Modern Anatomy of the prostate with neuro vascular bundles necessary for an erection.

Is sex possible after radical prostatectomy?

The physiological mechanism that allows us to trigger and maintain an erection in humans is complicated.

It is a vascular phenomenon: the erection occurs when the corpus cavernosum in the penis fill with arterial blood with a high flow into the cavernous arteries and a subsequent decrease in venous outflow.

This vascular phenomenon is triggered by nerve control, through the erector nerves, and can occur in a certain hormone climate created by the presence in the body of the male hormone, testosterone, produced by the testes.

The vascularization and innervation of the erection is represented by particularly fine and complex anatomical structures which have been described by the work of Walsh in the 1970s and which are not yet fully known to date.

Somewhat schematically, arterial and venous vascular structures, as well as the nerves, are located, on the right as on the left, in a vasculo-nervous pedicle which comes from the sacred area and goes down by crossing back to front the side faces of the rectum to then follow the postero-lateral edges of the prostate, from base to apex.

At this level, these structures are in intimate contact with the prostatic capsule, a region to the particularly complex anatomy, especially the envelopes that surround the prostate between sheets of which these structures are located.

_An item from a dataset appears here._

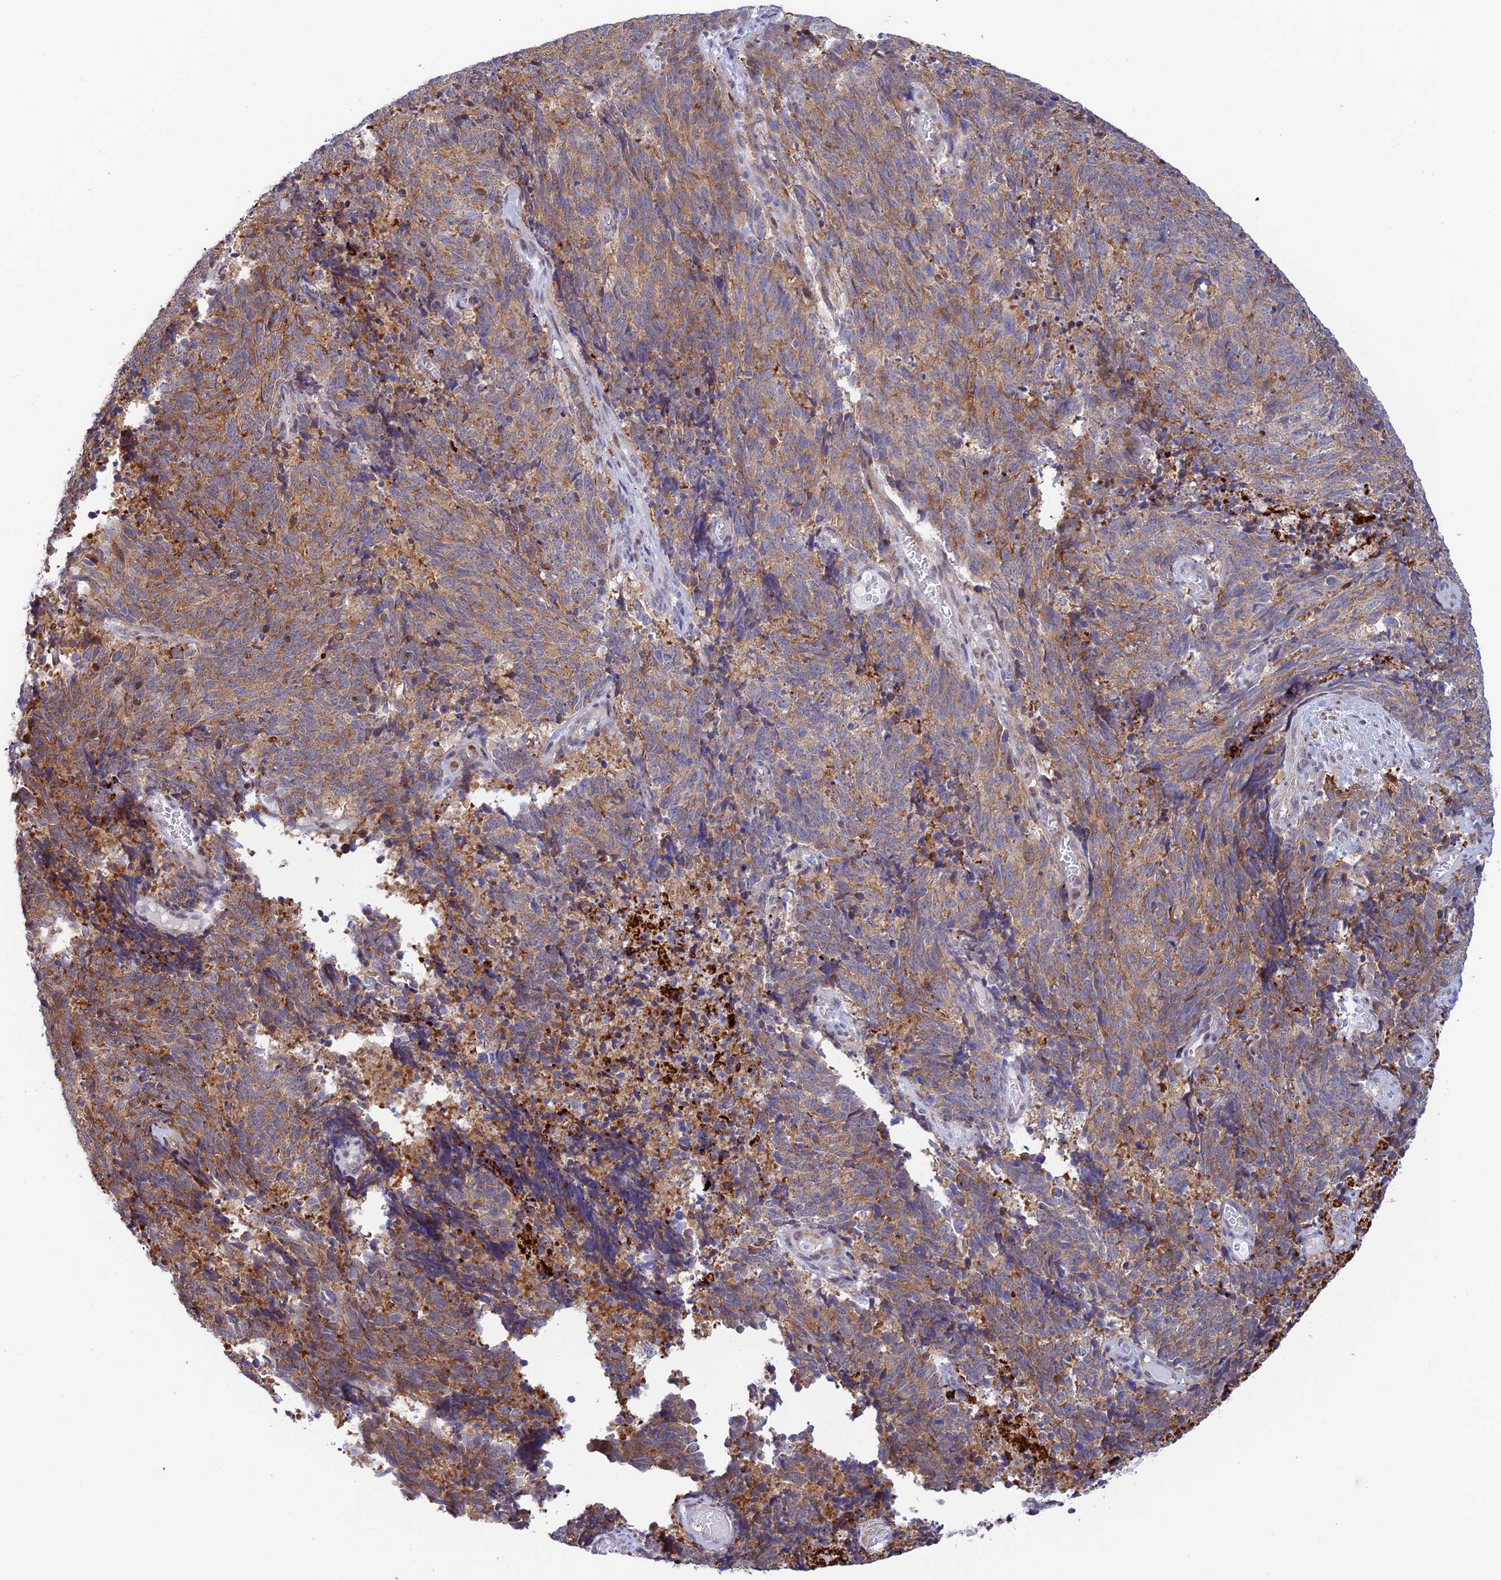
{"staining": {"intensity": "moderate", "quantity": ">75%", "location": "cytoplasmic/membranous"}, "tissue": "cervical cancer", "cell_type": "Tumor cells", "image_type": "cancer", "snomed": [{"axis": "morphology", "description": "Squamous cell carcinoma, NOS"}, {"axis": "topography", "description": "Cervix"}], "caption": "Human cervical cancer (squamous cell carcinoma) stained with a brown dye demonstrates moderate cytoplasmic/membranous positive staining in about >75% of tumor cells.", "gene": "WDR55", "patient": {"sex": "female", "age": 29}}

Modern Anatomy of the prostate with neuro vascular bundles necessary for an erection.

Modern Anatomy of the prostate with neuro vascular bundles necessary for an erection.

P: prostate

Rec.: rectum

LPF: Peri-prostatic fascia

LA: superioris muscle of anus

PF: pelvic fascia

BVN: Neuro vascular bundle

 

 

The surgeon doesn’t see these famous nerves of the erection during the operation, but he knows the benchmarks that allow him to locate their presumed anatomical situation, and all improvements and optimizations of surgical techniques are developed to preserve more completely the neurovascular bundles.

Thus, it is not the prostate itself which is the organ that triggers the erection, but because the vascular and nerve structures responsible for the phenomenon are so closely located near the prostate the Prostatectomy can have a sexual impact.

Note in passing that it is for the same reasons of very close anatomical relationship that irradiation techniques also result in a sexual impact, whether external or interstitial brachytherapy radiation, because neurovascular bundles receive the same large doses of radiation than the prostate to treat.

However, because the rays cause devascularization phenomena which deprive the tissue of blood supply, and evolve gradually after treatment, the installation of erectile dysfunction is often not immediate after irradiation but develops gradually within the following 2 years. While for those who have been operated on, impotence is usual in the postoperative and recovery period, it can last longer when 2 bundles – or one of them–could has been preserved.

This preservation is also not desirable in all cases. The goal of Prostatectomy is to cure cancer and if the cancer is too developed, as indicated by the result of the biopsy, a too fine dissection, at the contact of the prostatic capsule, is at risk of leaving cancerous tissue in place. In these cases it is best to dissect more remotely or even sacrifice the bundle entirely.

The surgeon must deal with the sexuality issue of the couple before the procedure and precisely assess the sex lives of the partners involved and the quality of erections of the husband, to assess whether it is licit to consider this nerve preservation.

It is not feasible in all cases where it has been considered, based on the local state of the tissue that can be sometimes highly inflammatory thereby greatly complicating the dissection; as well as difficulties that no preoperative examination can suspect.